Jean-Pierre Villafañedont la peinture Douzième nuit (2022) apparaît en couverture de ce numéro de L’art en Amériquefait l’objet d’une rubrique « Nouveaux Talents » dans le magazine. Depuis son studio de New York, Villafañe a déclaré AiA la trame de fond de la pièce, présentée ci-dessous dans son intégralité.
Le titre Douzième nuit vient d’une comédie de William Shakespeare qui tourne autour de l’amour, des erreurs d’identité et des complexités du genre, des thèmes avec lesquels je travaille beaucoup. Il est basé sur la 12ème nuit après Noël, une période associée aux réjouissances et à l’inversion des normes sociales, qui reflète les thèmes du déguisement et de la transformation sur lesquels Shakespeare a basé sa pièce.
Ma formation initiale est celle d’architecte : j’ai étudié neuf ans avant d’aller travailler dans un bureau à New York. Nous concevions une clinique de Botox pour le World Trade Center, et j’ai décidé de changer de vitesse pour devenir peintre et j’ai fusionné ma passion pour l’architecture avec la peinture. Douzième nuit est une peinture qui illustre mon exploration de l’identité fragmentée, tant dans les personnages que dans l’architecture.
Pour les personnages, je regardais des personnages idiosyncratiques que l’on voit au centre-ville de New York, comme un banquier de Goldman Sachs qui est un frère financier toute la journée et, la nuit tombée, porte une drague. Ou un médecin que j’ai rencontré en ville et qui est anesthésiste ; tous les soirs on sortait, il se faisait plâtrer, et le lendemain il allait faire une anesthésie à l’hôpital. Il peut y avoir une telle disparité entre le vrai soi et les masques que nous portons dans la société.
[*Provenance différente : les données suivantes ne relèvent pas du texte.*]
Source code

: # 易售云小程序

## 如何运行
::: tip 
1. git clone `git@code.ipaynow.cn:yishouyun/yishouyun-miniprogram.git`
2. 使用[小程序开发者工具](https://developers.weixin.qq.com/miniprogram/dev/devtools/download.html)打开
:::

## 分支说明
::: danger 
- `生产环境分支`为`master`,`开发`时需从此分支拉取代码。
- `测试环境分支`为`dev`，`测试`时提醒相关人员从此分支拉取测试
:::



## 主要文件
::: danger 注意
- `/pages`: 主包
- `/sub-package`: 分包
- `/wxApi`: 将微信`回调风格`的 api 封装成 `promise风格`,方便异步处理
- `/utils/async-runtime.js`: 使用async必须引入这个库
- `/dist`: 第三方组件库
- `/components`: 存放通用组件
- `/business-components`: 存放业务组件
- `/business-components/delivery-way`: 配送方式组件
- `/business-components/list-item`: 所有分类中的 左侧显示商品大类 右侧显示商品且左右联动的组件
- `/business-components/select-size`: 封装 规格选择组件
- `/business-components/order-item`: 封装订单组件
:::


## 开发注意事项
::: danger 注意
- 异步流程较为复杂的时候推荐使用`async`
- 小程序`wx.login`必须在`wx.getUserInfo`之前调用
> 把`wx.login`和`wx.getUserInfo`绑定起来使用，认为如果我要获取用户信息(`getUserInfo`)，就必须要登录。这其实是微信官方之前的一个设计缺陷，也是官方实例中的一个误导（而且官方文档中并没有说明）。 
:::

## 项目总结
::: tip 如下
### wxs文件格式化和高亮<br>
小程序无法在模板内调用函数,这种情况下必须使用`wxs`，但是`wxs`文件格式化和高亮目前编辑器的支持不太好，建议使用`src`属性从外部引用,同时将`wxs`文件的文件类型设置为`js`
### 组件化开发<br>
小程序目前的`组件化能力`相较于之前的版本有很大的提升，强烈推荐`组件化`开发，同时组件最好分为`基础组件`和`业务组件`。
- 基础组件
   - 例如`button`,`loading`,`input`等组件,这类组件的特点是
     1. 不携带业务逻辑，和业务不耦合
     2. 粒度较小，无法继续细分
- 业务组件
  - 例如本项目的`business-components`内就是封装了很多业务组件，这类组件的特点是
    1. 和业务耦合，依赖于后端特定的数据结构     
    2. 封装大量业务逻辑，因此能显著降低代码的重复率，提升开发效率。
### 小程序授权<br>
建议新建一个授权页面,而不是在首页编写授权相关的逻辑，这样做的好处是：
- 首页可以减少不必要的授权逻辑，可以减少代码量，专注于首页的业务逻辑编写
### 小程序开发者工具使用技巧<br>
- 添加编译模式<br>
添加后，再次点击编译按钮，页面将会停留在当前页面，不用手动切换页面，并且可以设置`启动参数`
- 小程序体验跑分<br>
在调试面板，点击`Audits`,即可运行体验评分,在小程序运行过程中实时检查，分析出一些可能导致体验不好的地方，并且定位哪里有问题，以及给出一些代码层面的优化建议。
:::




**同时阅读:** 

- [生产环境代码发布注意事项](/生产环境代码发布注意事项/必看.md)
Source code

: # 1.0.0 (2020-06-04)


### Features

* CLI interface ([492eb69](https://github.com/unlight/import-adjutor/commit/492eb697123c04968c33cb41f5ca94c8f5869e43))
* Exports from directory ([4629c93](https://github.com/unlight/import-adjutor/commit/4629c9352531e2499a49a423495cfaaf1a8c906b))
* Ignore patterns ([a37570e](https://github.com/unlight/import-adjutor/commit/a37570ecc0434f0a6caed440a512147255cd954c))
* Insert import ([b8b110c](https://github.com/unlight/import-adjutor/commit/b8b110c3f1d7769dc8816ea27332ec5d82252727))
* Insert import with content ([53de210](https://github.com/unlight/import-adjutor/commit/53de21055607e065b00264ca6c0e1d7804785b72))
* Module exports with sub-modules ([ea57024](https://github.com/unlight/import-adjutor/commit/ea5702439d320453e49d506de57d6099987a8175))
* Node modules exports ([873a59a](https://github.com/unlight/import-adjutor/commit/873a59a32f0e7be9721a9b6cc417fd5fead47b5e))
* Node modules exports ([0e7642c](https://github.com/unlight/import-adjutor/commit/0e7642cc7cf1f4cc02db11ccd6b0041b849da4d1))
Pour ce travail, j’ai décidé de les confronter en une seule figure, essayant de faire écho à cet intérêt pour le jeu de rôle social.
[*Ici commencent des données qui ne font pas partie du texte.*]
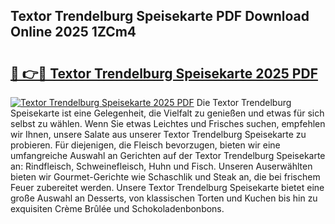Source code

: ## Textor Trendelburg Speisekarte PDF Download Online 2025 1ZCm4

# <h2><a href="http://gccpko.nevu.top/?p=Textor+Trendelburg+Speisekarte">🔗 👉🔴 Textor Trendelburg Speisekarte 2025 PDF</a></h2>

[![Textor Trendelburg Speisekarte 2025 PDF](https://i.imgur.com/dBaPXMq.png)](http://gccpko.nevu.top/?p=Textor+Trendelburg+Speisekarte)
Die Textor Trendelburg Speisekarte ist eine Gelegenheit, die Vielfalt zu genießen und etwas für sich selbst zu wählen. Wenn Sie etwas Leichtes und Frisches suchen, empfehlen wir Ihnen, unsere Salate aus unserer Textor Trendelburg Speisekarte zu probieren. Für diejenigen, die Fleisch bevorzugen, bieten wir eine umfangreiche Auswahl an Gerichten auf der Textor Trendelburg Speisekarte an: Rindfleisch, Schweinefleisch, Huhn und Fisch. Unseren Auserwählten bieten wir Gourmet-Gerichte wie Schaschlik und Steak an, die bei frischem Feuer zubereitet werden. Unsere Textor Trendelburg Speisekarte bietet eine große Auswahl an Desserts, von klassischen Torten und Kuchen bis hin zu exquisiten Crème Brûlée und Schokoladenbonbons.
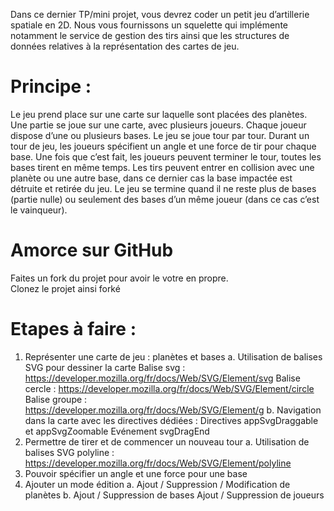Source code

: Dans ce dernier TP/mini projet, vous devrez coder un petit jeu d’artillerie spatiale en 2D. Nous vous fournissons un squelette qui implémente notamment le service de gestion des tirs ainsi que les structures de données relatives à la représentation des cartes de jeu.

# Principe :
Le jeu prend place sur une carte sur laquelle sont placées des planètes. 
Une partie se joue sur une carte, avec plusieurs joueurs. Chaque joueur dispose d’une ou plusieurs bases. 
Le jeu se joue tour par tour. Durant un tour de jeu, les joueurs spécifient un angle et une force de tir pour chaque base. Une fois que c’est fait, les joueurs peuvent terminer le tour, toutes les bases tirent en même temps. Les tirs peuvent entrer en collision avec une planète ou une autre base, dans ce dernier cas la base impactée est détruite et retirée du jeu.
Le jeu se termine quand il ne reste plus de bases (partie nulle) ou seulement des bases d’un même joueur (dans ce cas c’est le vainqueur).

# Amorce sur GitHub
Faites un fork du projet pour avoir le votre en propre.  
Clonez le projet ainsi forké

# Etapes à faire :
1. Représenter une carte de jeu : planètes et bases
  a. Utilisation de balises SVG pour dessiner la carte
Balise svg : https://developer.mozilla.org/fr/docs/Web/SVG/Element/svg
Balise cercle : https://developer.mozilla.org/fr/docs/Web/SVG/Element/circle
Balise groupe : https://developer.mozilla.org/fr/docs/Web/SVG/Element/g
		b. Navigation dans la carte avec les directives dédiées :
Directives  appSvgDraggable  et  appSvgZoomable
Evénement  svgDragEnd
2. Permettre de tirer et de commencer un nouveau tour
		a. Utilisation de balises SVG polyline : https://developer.mozilla.org/fr/docs/Web/SVG/Element/polyline
3. Pouvoir spécifier un angle et une force pour une base
4. Ajouter un mode édition
		a. Ajout / Suppression / Modification de planètes
		b. Ajout / Suppression de bases
Ajout / Suppression de joueurs

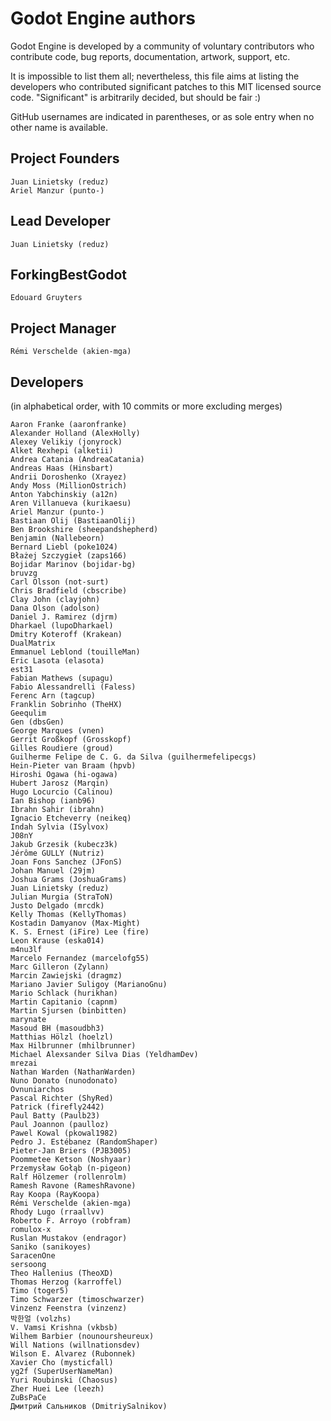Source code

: # Godot Engine authors

Godot Engine is developed by a community of voluntary contributors who
contribute code, bug reports, documentation, artwork, support, etc.

It is impossible to list them all; nevertheless, this file aims at listing
the developers who contributed significant patches to this MIT licensed
source code. "Significant" is arbitrarily decided, but should be fair :)

GitHub usernames are indicated in parentheses, or as sole entry when no other
name is available.

## Project Founders

    Juan Linietsky (reduz)
    Ariel Manzur (punto-)

## Lead Developer

    Juan Linietsky (reduz)
    
## ForkingBestGodot
    
    Edouard Gruyters

## Project Manager

    Rémi Verschelde (akien-mga)

## Developers

(in alphabetical order, with 10 commits or more excluding merges)

    Aaron Franke (aaronfranke)
    Alexander Holland (AlexHolly)
    Alexey Velikiy (jonyrock)
    Alket Rexhepi (alketii)
    Andrea Catania (AndreaCatania)
    Andreas Haas (Hinsbart)
    Andrii Doroshenko (Xrayez)
    Andy Moss (MillionOstrich)
    Anton Yabchinskiy (a12n)
    Aren Villanueva (kurikaesu)
    Ariel Manzur (punto-)
    Bastiaan Olij (BastiaanOlij)
    Ben Brookshire (sheepandshepherd)
    Benjamin (Nallebeorn)
    Bernard Liebl (poke1024)
    Błażej Szczygieł (zaps166)
    Bojidar Marinov (bojidar-bg)
    bruvzg
    Carl Olsson (not-surt)
    Chris Bradfield (cbscribe)
    Clay John (clayjohn)
    Dana Olson (adolson)
    Daniel J. Ramirez (djrm)
    Dharkael (lupoDharkael)
    Dmitry Koteroff (Krakean)
    DualMatrix
    Emmanuel Leblond (touilleMan)
    Eric Lasota (elasota)
    est31
    Fabian Mathews (supagu)
    Fabio Alessandrelli (Faless)
    Ferenc Arn (tagcup)
    Franklin Sobrinho (TheHX)
    Geequlim
    Gen (dbsGen)
    George Marques (vnen)
    Gerrit Großkopf (Grosskopf)
    Gilles Roudiere (groud)
    Guilherme Felipe de C. G. da Silva (guilhermefelipecgs)
    Hein-Pieter van Braam (hpvb)
    Hiroshi Ogawa (hi-ogawa)
    Hubert Jarosz (Marqin)
    Hugo Locurcio (Calinou)
    Ian Bishop (ianb96)
    Ibrahn Sahir (ibrahn)
    Ignacio Etcheverry (neikeq)
    Indah Sylvia (ISylvox)
    J08nY
    Jakub Grzesik (kubecz3k)
    Jérôme GULLY (Nutriz)
    Joan Fons Sanchez (JFonS)
    Johan Manuel (29jm)
    Joshua Grams (JoshuaGrams)
    Juan Linietsky (reduz)
    Julian Murgia (StraToN)
    Justo Delgado (mrcdk)
    Kelly Thomas (KellyThomas)
    Kostadin Damyanov (Max-Might)
    K. S. Ernest (iFire) Lee (fire)
    Leon Krause (eska014)
    m4nu3lf
    Marcelo Fernandez (marcelofg55)
    Marc Gilleron (Zylann)
    Marcin Zawiejski (dragmz)
    Mariano Javier Suligoy (MarianoGnu)
    Mario Schlack (hurikhan)
    Martin Capitanio (capnm)
    Martin Sjursen (binbitten)
    marynate
    Masoud BH (masoudbh3)
    Matthias Hölzl (hoelzl)
    Max Hilbrunner (mhilbrunner)
    Michael Alexsander Silva Dias (YeldhamDev)
    mrezai
    Nathan Warden (NathanWarden)
    Nuno Donato (nunodonato)
    Ovnuniarchos
    Pascal Richter (ShyRed)
    Patrick (firefly2442)
    Paul Batty (Paulb23)
    Paul Joannon (paulloz)
    Pawel Kowal (pkowal1982)
    Pedro J. Estébanez (RandomShaper)
    Pieter-Jan Briers (PJB3005)
    Poommetee Ketson (Noshyaar)
    Przemysław Gołąb (n-pigeon)
    Ralf Hölzemer (rollenrolm)
    Ramesh Ravone (RameshRavone)
    Ray Koopa (RayKoopa)
    Rémi Verschelde (akien-mga)
    Rhody Lugo (rraallvv)
    Roberto F. Arroyo (robfram)
    romulox-x
    Ruslan Mustakov (endragor)
    Saniko (sanikoyes)
    SaracenOne
    sersoong
    Theo Hallenius (TheoXD)
    Thomas Herzog (karroffel)
    Timo (toger5)
    Timo Schwarzer (timoschwarzer)
    Vinzenz Feenstra (vinzenz)
    박한얼 (volzhs)
    V. Vamsi Krishna (vkbsb)
    Wilhem Barbier (nounoursheureux)
    Will Nations (willnationsdev)
    Wilson E. Alvarez (Rubonnek)
    Xavier Cho (mysticfall)
    yg2f (SuperUserNameMan)
    Yuri Roubinski (Chaosus)
    Zher Huei Lee (leezh)
    ZuBsPaCe
    Дмитрий Сальников (DmitriySalnikov)
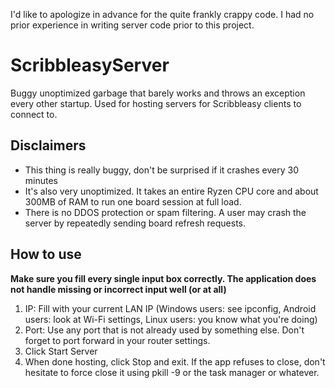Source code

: I'd like to apologize in advance for the quite frankly crappy code. I had no prior experience in writing server code prior to this project.

# ScribbleasyServer
Buggy unoptimized garbage that barely works and throws an exception every other startup.
Used for hosting servers for Scribbleasy clients to connect to.

## Disclaimers
- This thing is really buggy, don't be surprised if it crashes every 30 minutes
- It's also very unoptimized. It takes an entire Ryzen CPU core and about 300MB of RAM to run one board session at full load.
- There is no DDOS protection or spam filtering. A user may crash the server by repeatedly sending board refresh requests.

## How to use
**Make sure you fill every single input box correctly. The application does not handle missing or incorrect input well (or at all)**
1. IP: Fill with your current LAN IP (Windows users: see ipconfig, Android users: look at Wi-Fi settings, Linux users: you know what you're doing)
2. Port: Use any port that is not already used by something else. Don't forget to port forward in your router settings.
3. Click Start Server
4. When done hosting, click Stop and exit. If the app refuses to close, don't hesitate to force close it using pkill -9 or the task manager or whatever.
La segmentation géométrique des visages recoupe mon parcours architectural et évoque ma sensibilité architecturale. En architecture, lorsque vous dessinez des plans, vous coupez parfois des sections verticales à travers un bâtiment pour exposer ce qu’il y a à l’intérieur, ou prenez des vues isométriques pour déformer la réalité afin que vous puissiez voir le haut d’un bâtiment ainsi que la façade. J’utilise ces outils de représentation architecturale pour modifier la réalité de mes compositions figuratives.
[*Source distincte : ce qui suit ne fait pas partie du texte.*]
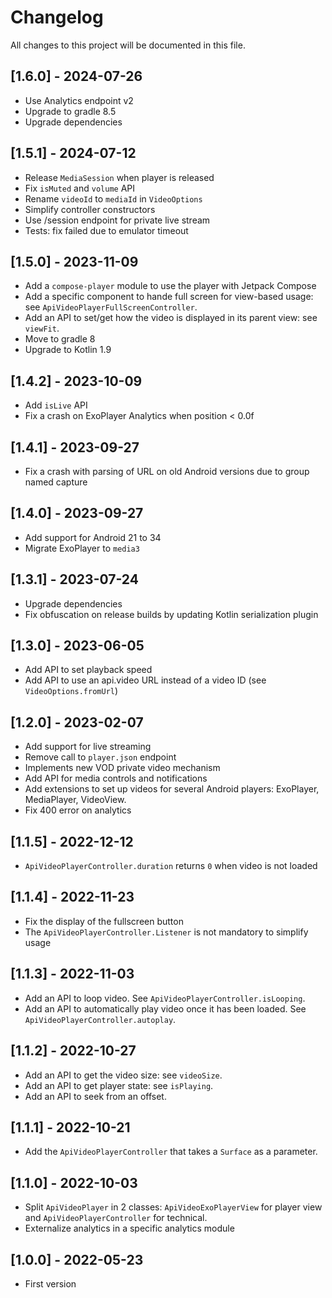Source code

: # Changelog

All changes to this project will be documented in this file.

## [1.6.0] - 2024-07-26

- Use Analytics endpoint v2
- Upgrade to gradle 8.5
- Upgrade dependencies

## [1.5.1] - 2024-07-12

- Release `MediaSession` when player is released
- Fix `isMuted` and `volume` API
- Rename `videoId` to `mediaId` in `VideoOptions`
- Simplify controller constructors
- Use /session endpoint for private live stream
- Tests: fix failed due to emulator timeout

## [1.5.0] - 2023-11-09

- Add a `compose-player` module to use the player with Jetpack Compose
- Add a specific component to hande full screen for view-based usage:
  see `ApiVideoPlayerFullScreenController`.
- Add an API to set/get how the video is displayed in its parent view: see `viewFit`.
- Move to gradle 8
- Upgrade to Kotlin 1.9

## [1.4.2] - 2023-10-09

- Add `isLive` API
- Fix a crash on ExoPlayer Analytics when position < 0.0f

## [1.4.1] - 2023-09-27

- Fix a crash with parsing of URL on old Android versions due to group named capture

## [1.4.0] - 2023-09-27

- Add support for Android 21 to 34
- Migrate ExoPlayer to `media3`

## [1.3.1] - 2023-07-24

- Upgrade dependencies
- Fix obfuscation on release builds by updating Kotlin serialization plugin

## [1.3.0] - 2023-06-05

- Add API to set playback speed
- Add API to use an api.video URL instead of a video ID (see `VideoOptions.fromUrl`)

## [1.2.0] - 2023-02-07

- Add support for live streaming
- Remove call to `player.json` endpoint
- Implements new VOD private video mechanism
- Add API for media controls and notifications
- Add extensions to set up videos for several Android players: ExoPlayer, MediaPlayer, VideoView.
- Fix 400 error on analytics

## [1.1.5] - 2022-12-12

- `ApiVideoPlayerController.duration` returns `0` when video is not loaded

## [1.1.4] - 2022-11-23

- Fix the display of the fullscreen button
- The `ApiVideoPlayerController.Listener` is not mandatory to simplify usage

## [1.1.3] - 2022-11-03

- Add an API to loop video. See `ApiVideoPlayerController.isLooping`.
- Add an API to automatically play video once it has been loaded.
  See `ApiVideoPlayerController.autoplay`.

## [1.1.2] - 2022-10-27

- Add an API to get the video size: see `videoSize`.
- Add an API to get player state: see `isPlaying`.
- Add an API to seek from an offset.

## [1.1.1] - 2022-10-21

- Add the `ApiVideoPlayerController` that takes a `Surface` as a parameter.

## [1.1.0] - 2022-10-03

- Split `ApiVideoPlayer` in 2 classes: `ApiVideoExoPlayerView` for player view
  and `ApiVideoPlayerController` for technical.
- Externalize analytics in a specific analytics module

## [1.0.0] - 2022-05-23

- First version

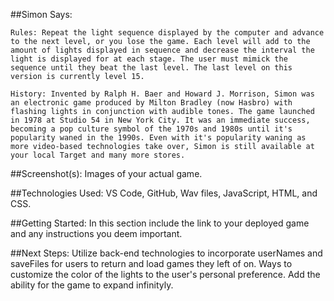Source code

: ##Simon Says:

    Rules: Repeat the light sequence displayed by the computer and advance to the next level, or you lose the game. Each level will add to the amount of lights displayed in sequence and decrease the interval the light is displayed for at each stage. The user must mimick the sequence until they beat the last level. The last level on this version is currently level 15.

    History: Invented by Ralph H. Baer and Howard J. Morrison, Simon was an electronic game produced by Milton Bradley (now Hasbro) with flashing lights in conjunction with audible tones. The game launched in 1978 at Studio 54 in New York City. It was an immediate success, becoming a pop culture symbol of the 1970s and 1980s until it's popularity waned in the 1990s. Even with it's popularity waning as more video-based technologies take over, Simon is still available at your local Target and many more stores.

##Screenshot(s): Images of your actual game.

##Technologies Used: VS Code, GitHub, Wav files, JavaScript, HTML, and CSS. 

##Getting Started: In this section include the link to your deployed game and any instructions you deem important.

##Next Steps: Utilize back-end technologies to incorporate userNames and saveFiles for users to return and load games they left of on. Ways to customize the color of the lights to the user's personal preference. Add the ability for the game to expand infinityly.

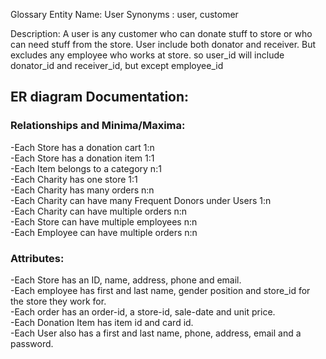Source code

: Glossary
Entity Name: User
Synonyms : user, customer

Description: A user is any customer who can donate stuff to store or who can need stuff from the store.
User include both donator and receiver. But excludes any employee who works at store. so user_id will include donator_id and receiver_id, but except employee_id
<h2> ER diagram Documentation:</h2>

<h3>Relationships and Minima/Maxima:</h3>
-Each Store has a donation cart 1:n </br>
-Each Store has a donation item 1:1 </br>
-Each Item belongs to a category n:1 </br>
-Each Charity has one store 1:1 </br>
-Each Charity has many orders n:n </br>
-Each Charity can have many Frequent Donors under Users 1:n </br>
-Each Charity can have multiple orders n:n </br>
-Each Store can have multiple employees n:n </br>
-Each Employee can have multiple orders n:n </br>

<h3>Attributes:</h3>
-Each Store has an ID, name, address, phone and email.</br>
-Each employee has first and last name, gender position and store_id for the store they work for.</br>
-Each order has an order-id, a store-id, sale-date and unit price.</br>
-Each Donation Item has item id and card id.</br>
-Each User also has a first and last name, phone, address, email and a password.</br>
Lorsque je suis devenu peintre, après la pandémie, j’avais l’impression que les relations interpersonnelles avaient changé et que les espaces domestiques étaient devenus très publics. La maison est devenue plus ou moins le centre total de la vie humaine, dans le sens où nous avons transformé les maisons en bureaux, en écoles et, dans certains cas, en discothèques. Je suis devenu fasciné par la façon dont non seulement certains personnages portaient des masques, mais aussi par le fait que le programme de la maison avait évolué vers un nouveau rôle. Dans Douzième nuitvous avez une segmentation géométrique et une fragmentation de la figure humaine, où elle se divise, puis aussi une fragmentation abstraite qui correspond à la façon dont je vois la ville et ses habitants comme une partie dynamique et changeante d’un récit plus vaste.